Finding faith in fragility.
Suffering is God’s way of getting us to realize just how desperately we need him.
It is to my shame that until now I haven’t shared with you the bounty I’ve gleaned from Paul Tripp’s part-memoir, part-theological treatment of suffering, aptly titled, Suffering: Gospel Hope When Life Doesn’t Make Sense. Throughout the fourteen grace-laden chapters, Tripp endeavors to extol God’s surplus grace for his suffering sons and daughters through his own personal recollection of the grace that was found in his own ordeal. Indeed, that’s what makes Suffering a book that’s as powerful as it is — namely, its insights aren’t the sort that are derived by a theologian pensively contemplating a theology of suffering. Rather, its power comes from the pain and struggle of one who’s had to wrestle with the deep, soul-level conflict suffering inflicts. Which is to say, these aren’t words from any ivory tower; they’re words written in the trenches.
That is, I think, what makes not only Paul Tripp’s but also St. Paul’s examination of suffering so prescient. Well, that and the fact that the apostle’s words were Holy Spirit-inspired. Nevertheless, it’s no wonder that St. Paul’s incredible treatment of his own suffering in 2 Corinthians 4—5 figures quite significantly in Tripp’s discussion of his own difficulty. Indeed, Paul’s second letter to the Corinthian church is very much an explanation of precisely why suffering is the Christian experience and not an aberration. The “normal Christian life” can’t be explained or experienced without suffering at the core. “What we suffer isn’t a failure of God’s plan,” writes Tripp, “but a tool to bring us in line with God’s plan so that we’ll love what he’s prepared for us more than we love our present comfort” (185).

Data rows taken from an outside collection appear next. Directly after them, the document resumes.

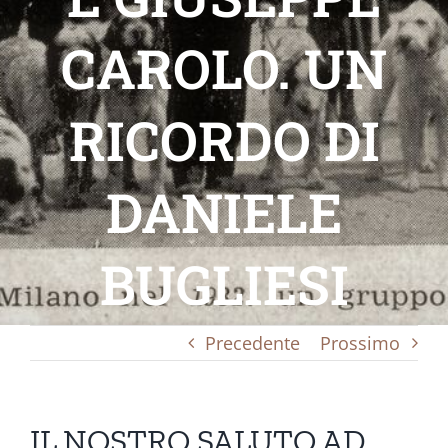
CAROLO. UN
RICORDO DI
DANIELE
BUGLIESI
Precedente
Prossimo
IL NOSTRO SALUTO AD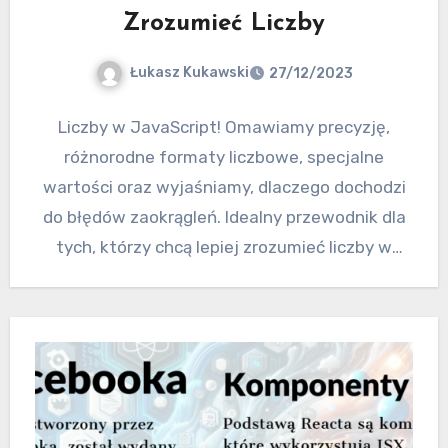
Zrozumieć Liczby
Łukasz Kukawski
27/12/2023
Liczby w JavaScript! Omawiamy precyzję,
różnorodne formaty liczbowe, specjalne
wartości oraz wyjaśniamy, dlaczego dochodzi
do błędów zaokrągleń. Idealny przewodnik dla
tych, którzy chcą lepiej zrozumieć liczby w
świecie programowania.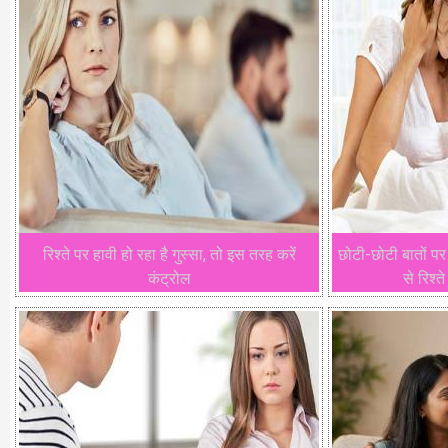
रिश्ते पर हावी हो रहा है गुस्सा, तो इस तरह करें
छोटी-छोटी बातों पर 
कंट्रोल
से रिश्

Both Tripp and the apostle make this point evident through a discussion of the realized treasure of “clay jars” (2 Cor. 4:7). Brittle clay vessels are an appropriate image of the sufferer, whose structural soundness diminishes significantly the more it is jostled about or dropped. Even still, as St. Paul makes clear, the fragility of clay vessels though difficult isn’t ultimately detrimental precisely because it is through difficulty and agony and pain and suffering “that the life of Jesus may also be displayed in our body” (2 Cor. 4:10). Therefore, our inherent fragility and inability to withstand seasons of travail isn’t an accident either. In fact, as Tripp points out, “we were created to be fragile.”
We were created to be fragile, because God wants to accomplish something good through our fragility. He allows us to be cracked so we will finally get the fact that hope and security are never found by what’s in us but only by what’s in him. (179)
Tripp’s point here is indubitably comforting. And theologically significant. Our weaknesses aren’t by mistake or accident. They’re purposeful. As are the circumstances that seem to pinpoint the precise areas where we’re weak. The heartbreaking situations you and I endure feel as though they’ve been clued into the exact spots where we are the most fragile. Where it’ll hurt the worst and hit us the hardest. And, indeed, that’s true so long as we confess that God’s in control of our every circumstance and is marshaling every ordeal to make us more like his Son. Suffering isn’t God singling you out. He’s not out to embarrass you. Suffering is God’s way of exposing your fragility and the intrinsic fragility of the varied assortment of things we tend to rely on that aren’t him — that we might come to realize with increasing certainty just how desperately we need him.
Works cited:
Paul Tripp, Suffering: Gospel Hope When Life Doesn’t Make Sense (Wheaton, IL: Crossway, 2018).